An interesting yet challenging special form of MRTA is mixed single- and multiple-depot MRTA (MSMD-MRTA); namely, some robots share a common depot like in SD-MRTA while the others have their own independent depots like the scenario of MD-MRTA. This is rarely studied in the literature to the best of our knowledge. But this can be solved easily by our model without any modifications of the network structure or additional re-training work. The comparison result is shown in Figure 9, where more than half of the robots share a common depot, while the others depart from their independent depots. The solutions are also satisfactory for these complex scenarios.

6. Discussion

The quick feed-forward and learnable characteristics make the proposed policy network architecture an efficient approach to resolving either single-depot, multiple-depot or even mixed single- and multiple-depot MRTA cases, as demonstrated in Section 5. However, the solution quality highly depends on the training data; for example, in Figure 7l, the model performs poorly on the instance of berlin52. The main reason for this is that the training data are generated in a uniform manner during the training process, whilst the tasks in the berlin52 case are not uniformly distributed. To overcome this, a post-processing technique can be applied. For example, Figure 10 shows the test result of the gnPN model post-processed using large neighborhood search (LNS) [43]. There is approx. a 10.9% improvement in the solution quality; the computational time, however, increased by 2.9 s due to the additional post-processing effort.

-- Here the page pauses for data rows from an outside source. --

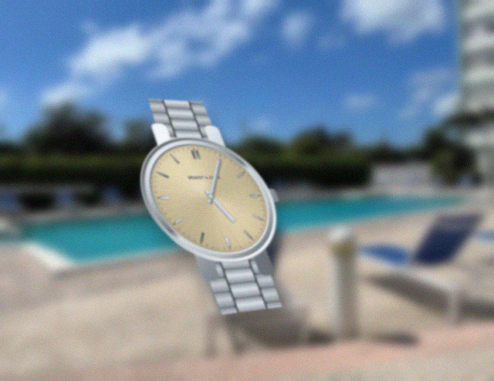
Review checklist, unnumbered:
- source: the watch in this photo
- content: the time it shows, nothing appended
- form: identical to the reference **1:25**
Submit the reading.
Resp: **5:05**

Robustness is inherently guaranteed by our approach thanks to the proposed graph normalization technique. This technique facilitates seamless adaptation to real-world applications, regardless of the map scale or orientation. In contrast, other DRL-based methods struggle with this, as it is hard to decide a coordinate transformation. To illustrate this point, consider Figure 11a,b for the DisPN, where a slight scaling and rotation of the configuration leads to significantly different solutions. In contrast, our approach captures the essential characteristics of the configuration, and the deterministic solution can be guaranteed, see Figure 11c,d.

7. Conclusions

Graph deep-reinforcement-learning-based methods are promising to tackle MRTA problems compared with conventional iteration-based methods; satisfactory solutions can be generated within a very short computational time thanks to the feed-forward and trainable policy network. We propose a robust architecture that can handle cases with variable numbers of agents and tasks in single-depot, multiple-depot, or even mixed single- and multiple-depot cases, without modification of the policy network structure and additional re-training efforts. The network is encoder–decoder-structured, using the GraphSAGE concept to extract the nodes’ features and the cross-attention mechanism to decode the action. We propose using graph normalization prior to GraphSAGE, which enables an easy adaption to real applications and guarantees a deterministic solution. Extensive experiments demonstrate the high efficiency and robustness of the proposed approach to handle various MRTA scenarios. In addition, the solution quality can be further improved by some post-processing techniques like large neighborhood search.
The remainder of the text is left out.